# WORK INSTRUCTION
Transcribe every line of the listing below, reproducing each one without alteration.
[STORED DATA]
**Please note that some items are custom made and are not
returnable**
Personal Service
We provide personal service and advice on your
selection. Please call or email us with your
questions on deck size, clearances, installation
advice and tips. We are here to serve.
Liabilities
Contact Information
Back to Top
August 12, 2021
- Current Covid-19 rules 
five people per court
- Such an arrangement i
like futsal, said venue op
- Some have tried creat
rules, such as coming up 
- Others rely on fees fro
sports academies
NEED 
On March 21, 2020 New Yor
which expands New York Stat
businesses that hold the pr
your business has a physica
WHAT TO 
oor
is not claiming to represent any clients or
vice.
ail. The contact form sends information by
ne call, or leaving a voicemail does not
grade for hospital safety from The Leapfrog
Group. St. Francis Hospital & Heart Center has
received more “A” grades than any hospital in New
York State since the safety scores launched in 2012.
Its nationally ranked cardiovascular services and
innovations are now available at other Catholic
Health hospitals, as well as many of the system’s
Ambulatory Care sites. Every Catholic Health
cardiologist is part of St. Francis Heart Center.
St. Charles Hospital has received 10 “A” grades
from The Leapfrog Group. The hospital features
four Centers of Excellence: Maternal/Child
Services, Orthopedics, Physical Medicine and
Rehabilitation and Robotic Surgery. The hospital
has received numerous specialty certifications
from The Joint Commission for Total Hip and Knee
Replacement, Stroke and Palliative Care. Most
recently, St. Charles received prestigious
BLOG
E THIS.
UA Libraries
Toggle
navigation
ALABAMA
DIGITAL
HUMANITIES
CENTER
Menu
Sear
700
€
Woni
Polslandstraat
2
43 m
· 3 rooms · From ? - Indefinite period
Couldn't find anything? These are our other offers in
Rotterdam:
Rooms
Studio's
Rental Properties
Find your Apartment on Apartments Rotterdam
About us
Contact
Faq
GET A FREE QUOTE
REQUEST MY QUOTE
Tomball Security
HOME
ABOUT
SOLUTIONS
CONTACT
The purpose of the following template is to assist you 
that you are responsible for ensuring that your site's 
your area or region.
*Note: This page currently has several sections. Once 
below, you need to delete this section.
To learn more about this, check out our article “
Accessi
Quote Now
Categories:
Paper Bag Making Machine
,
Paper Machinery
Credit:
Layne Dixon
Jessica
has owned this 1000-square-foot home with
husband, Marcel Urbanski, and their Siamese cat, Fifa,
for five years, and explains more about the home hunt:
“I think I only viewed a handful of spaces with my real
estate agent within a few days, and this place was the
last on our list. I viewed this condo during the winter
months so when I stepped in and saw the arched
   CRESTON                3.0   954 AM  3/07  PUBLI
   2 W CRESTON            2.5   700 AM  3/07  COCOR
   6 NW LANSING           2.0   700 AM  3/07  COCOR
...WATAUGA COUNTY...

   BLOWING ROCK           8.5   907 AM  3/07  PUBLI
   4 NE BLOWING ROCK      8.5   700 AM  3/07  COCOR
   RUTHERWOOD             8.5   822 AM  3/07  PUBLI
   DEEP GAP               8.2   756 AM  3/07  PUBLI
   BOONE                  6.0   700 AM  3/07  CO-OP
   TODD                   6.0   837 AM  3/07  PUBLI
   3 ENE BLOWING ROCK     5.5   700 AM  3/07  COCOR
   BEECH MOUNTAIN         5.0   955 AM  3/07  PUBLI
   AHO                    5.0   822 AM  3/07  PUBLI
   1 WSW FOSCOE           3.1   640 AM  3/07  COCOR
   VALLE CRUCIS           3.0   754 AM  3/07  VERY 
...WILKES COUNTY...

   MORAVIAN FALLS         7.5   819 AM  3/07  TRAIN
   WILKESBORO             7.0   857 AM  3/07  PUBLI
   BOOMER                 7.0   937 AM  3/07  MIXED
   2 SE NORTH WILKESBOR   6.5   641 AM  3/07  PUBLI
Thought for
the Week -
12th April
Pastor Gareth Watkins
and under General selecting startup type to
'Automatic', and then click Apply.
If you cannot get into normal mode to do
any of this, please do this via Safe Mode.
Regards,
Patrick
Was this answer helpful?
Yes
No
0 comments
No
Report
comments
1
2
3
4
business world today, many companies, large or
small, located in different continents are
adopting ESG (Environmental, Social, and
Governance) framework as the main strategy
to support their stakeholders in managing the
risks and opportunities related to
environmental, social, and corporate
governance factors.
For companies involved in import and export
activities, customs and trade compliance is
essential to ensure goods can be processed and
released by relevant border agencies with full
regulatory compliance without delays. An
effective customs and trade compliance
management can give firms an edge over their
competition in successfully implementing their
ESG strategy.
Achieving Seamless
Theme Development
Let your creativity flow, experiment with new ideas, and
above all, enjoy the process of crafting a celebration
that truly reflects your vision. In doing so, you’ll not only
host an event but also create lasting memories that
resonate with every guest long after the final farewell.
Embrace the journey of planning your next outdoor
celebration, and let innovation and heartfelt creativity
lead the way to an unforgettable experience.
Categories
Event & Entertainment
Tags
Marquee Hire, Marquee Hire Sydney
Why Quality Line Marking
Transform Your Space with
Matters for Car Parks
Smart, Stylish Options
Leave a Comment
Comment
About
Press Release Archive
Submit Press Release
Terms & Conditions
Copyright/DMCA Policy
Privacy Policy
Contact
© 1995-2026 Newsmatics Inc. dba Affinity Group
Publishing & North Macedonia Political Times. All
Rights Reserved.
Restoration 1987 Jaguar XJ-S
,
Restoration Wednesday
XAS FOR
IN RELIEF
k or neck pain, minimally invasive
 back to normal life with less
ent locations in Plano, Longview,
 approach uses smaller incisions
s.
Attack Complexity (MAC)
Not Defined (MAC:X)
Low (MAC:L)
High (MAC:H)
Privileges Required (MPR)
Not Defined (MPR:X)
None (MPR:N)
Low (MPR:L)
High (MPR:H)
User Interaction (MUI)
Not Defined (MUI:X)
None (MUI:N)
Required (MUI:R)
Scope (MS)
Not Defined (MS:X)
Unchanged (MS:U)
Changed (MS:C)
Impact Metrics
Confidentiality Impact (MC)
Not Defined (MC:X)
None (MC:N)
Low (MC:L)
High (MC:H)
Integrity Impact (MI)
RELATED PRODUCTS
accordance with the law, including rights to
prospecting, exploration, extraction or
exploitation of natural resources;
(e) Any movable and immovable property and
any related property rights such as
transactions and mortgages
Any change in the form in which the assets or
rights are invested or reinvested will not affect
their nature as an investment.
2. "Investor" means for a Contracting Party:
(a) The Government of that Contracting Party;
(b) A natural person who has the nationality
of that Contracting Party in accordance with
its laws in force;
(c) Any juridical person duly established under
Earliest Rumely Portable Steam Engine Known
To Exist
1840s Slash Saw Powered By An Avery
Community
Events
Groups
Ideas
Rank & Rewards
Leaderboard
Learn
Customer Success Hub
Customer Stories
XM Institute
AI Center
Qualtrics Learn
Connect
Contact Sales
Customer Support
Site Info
[/STORED DATA]
# EXPECTED ANSWER
**Please note that some items are custom made and are not
returnable**
Personal Service
We provide personal service and advice on your
selection. Please call or email us with your
questions on deck size, clearances, installation
advice and tips. We are here to serve.
Liabilities
Contact Information
Back to Top
August 12, 2021
- Current Covid-19 rules 
five people per court
- Such an arrangement i
like futsal, said venue op
- Some have tried creat
rules, such as coming up 
- Others rely on fees fro
sports academies
NEED 
On March 21, 2020 New Yor
which expands New York Stat
businesses that hold the pr
your business has a physica
WHAT TO 
oor
is not claiming to represent any clients or
vice.
ail. The contact form sends information by
ne call, or leaving a voicemail does not
grade for hospital safety from The Leapfrog
Group. St. Francis Hospital & Heart Center has
received more “A” grades than any hospital in New
York State since the safety scores launched in 2012.
Its nationally ranked cardiovascular services and
innovations are now available at other Catholic
Health hospitals, as well as many of the system’s
Ambulatory Care sites. Every Catholic Health
cardiologist is part of St. Francis Heart Center.
St. Charles Hospital has received 10 “A” grades
from The Leapfrog Group. The hospital features
four Centers of Excellence: Maternal/Child
Services, Orthopedics, Physical Medicine and
Rehabilitation and Robotic Surgery. The hospital
has received numerous specialty certifications
from The Joint Commission for Total Hip and Knee
Replacement, Stroke and Palliative Care. Most
recently, St. Charles received prestigious
BLOG
E THIS.
UA Libraries
Toggle
navigation
ALABAMA
DIGITAL
HUMANITIES
CENTER
Menu
Sear
700
€
Woni
Polslandstraat
2
43 m
· 3 rooms · From ? - Indefinite period
Couldn't find anything? These are our other offers in
Rotterdam:
Rooms
Studio's
Rental Properties
Find your Apartment on Apartments Rotterdam
About us
Contact
Faq
GET A FREE QUOTE
REQUEST MY QUOTE
Tomball Security
HOME
ABOUT
SOLUTIONS
CONTACT
The purpose of the following template is to assist you 
that you are responsible for ensuring that your site's 
your area or region.
*Note: This page currently has several sections. Once 
below, you need to delete this section.
To learn more about this, check out our article “
Accessi
Quote Now
Categories:
Paper Bag Making Machine
,
Paper Machinery
Credit:
Layne Dixon
Jessica
has owned this 1000-square-foot home with
husband, Marcel Urbanski, and their Siamese cat, Fifa,
for five years, and explains more about the home hunt:
“I think I only viewed a handful of spaces with my real
estate agent within a few days, and this place was the
last on our list. I viewed this condo during the winter
months so when I stepped in and saw the arched
   CRESTON                3.0   954 AM  3/07  PUBLI
   2 W CRESTON            2.5   700 AM  3/07  COCOR
   6 NW LANSING           2.0   700 AM  3/07  COCOR
...WATAUGA COUNTY...

   BLOWING ROCK           8.5   907 AM  3/07  PUBLI
   4 NE BLOWING ROCK      8.5   700 AM  3/07  COCOR
   RUTHERWOOD             8.5   822 AM  3/07  PUBLI
   DEEP GAP               8.2   756 AM  3/07  PUBLI
   BOONE                  6.0   700 AM  3/07  CO-OP
   TODD                   6.0   837 AM  3/07  PUBLI
   3 ENE BLOWING ROCK     5.5   700 AM  3/07  COCOR
   BEECH MOUNTAIN         5.0   955 AM  3/07  PUBLI
   AHO                    5.0   822 AM  3/07  PUBLI
   1 WSW FOSCOE           3.1   640 AM  3/07  COCOR
   VALLE CRUCIS           3.0   754 AM  3/07  VERY 
...WILKES COUNTY...

   MORAVIAN FALLS         7.5   819 AM  3/07  TRAIN
   WILKESBORO             7.0   857 AM  3/07  PUBLI
   BOOMER                 7.0   937 AM  3/07  MIXED
   2 SE NORTH WILKESBOR   6.5   641 AM  3/07  PUBLI
Thought for
the Week -
12th April
Pastor Gareth Watkins
and under General selecting startup type to
'Automatic', and then click Apply.
If you cannot get into normal mode to do
any of this, please do this via Safe Mode.
Regards,
Patrick
Was this answer helpful?
Yes
No
0 comments
No
Report
comments
1
2
3
4
business world today, many companies, large or
small, located in different continents are
adopting ESG (Environmental, Social, and
Governance) framework as the main strategy
to support their stakeholders in managing the
risks and opportunities related to
environmental, social, and corporate
governance factors.
For companies involved in import and export
activities, customs and trade compliance is
essential to ensure goods can be processed and
released by relevant border agencies with full
regulatory compliance without delays. An
effective customs and trade compliance
management can give firms an edge over their
competition in successfully implementing their
ESG strategy.
Achieving Seamless
Theme Development
Let your creativity flow, experiment with new ideas, and
above all, enjoy the process of crafting a celebration
that truly reflects your vision. In doing so, you’ll not only
host an event but also create lasting memories that
resonate with every guest long after the final farewell.
Embrace the journey of planning your next outdoor
celebration, and let innovation and heartfelt creativity
lead the way to an unforgettable experience.
Categories
Event & Entertainment
Tags
Marquee Hire, Marquee Hire Sydney
Why Quality Line Marking
Transform Your Space with
Matters for Car Parks
Smart, Stylish Options
Leave a Comment
Comment
About
Press Release Archive
Submit Press Release
Terms & Conditions
Copyright/DMCA Policy
Privacy Policy
Contact
© 1995-2026 Newsmatics Inc. dba Affinity Group
Publishing & North Macedonia Political Times. All
Rights Reserved.
Restoration 1987 Jaguar XJ-S
,
Restoration Wednesday
XAS FOR
IN RELIEF
k or neck pain, minimally invasive
 back to normal life with less
ent locations in Plano, Longview,
 approach uses smaller incisions
s.
Attack Complexity (MAC)
Not Defined (MAC:X)
Low (MAC:L)
High (MAC:H)
Privileges Required (MPR)
Not Defined (MPR:X)
None (MPR:N)
Low (MPR:L)
High (MPR:H)
User Interaction (MUI)
Not Defined (MUI:X)
None (MUI:N)
Required (MUI:R)
Scope (MS)
Not Defined (MS:X)
Unchanged (MS:U)
Changed (MS:C)
Impact Metrics
Confidentiality Impact (MC)
Not Defined (MC:X)
None (MC:N)
Low (MC:L)
High (MC:H)
Integrity Impact (MI)
RELATED PRODUCTS
accordance with the law, including rights to
prospecting, exploration, extraction or
exploitation of natural resources;
(e) Any movable and immovable property and
any related property rights such as
transactions and mortgages
Any change in the form in which the assets or
rights are invested or reinvested will not affect
their nature as an investment.
2. "Investor" means for a Contracting Party:
(a) The Government of that Contracting Party;
(b) A natural person who has the nationality
of that Contracting Party in accordance with
its laws in force;
(c) Any juridical person duly established under
Earliest Rumely Portable Steam Engine Known
To Exist
1840s Slash Saw Powered By An Avery
Community
Events
Groups
Ideas
Rank & Rewards
Leaderboard
Learn
Customer Success Hub
Customer Stories
XM Institute
AI Center
Qualtrics Learn
Connect
Contact Sales
Customer Support
Site Info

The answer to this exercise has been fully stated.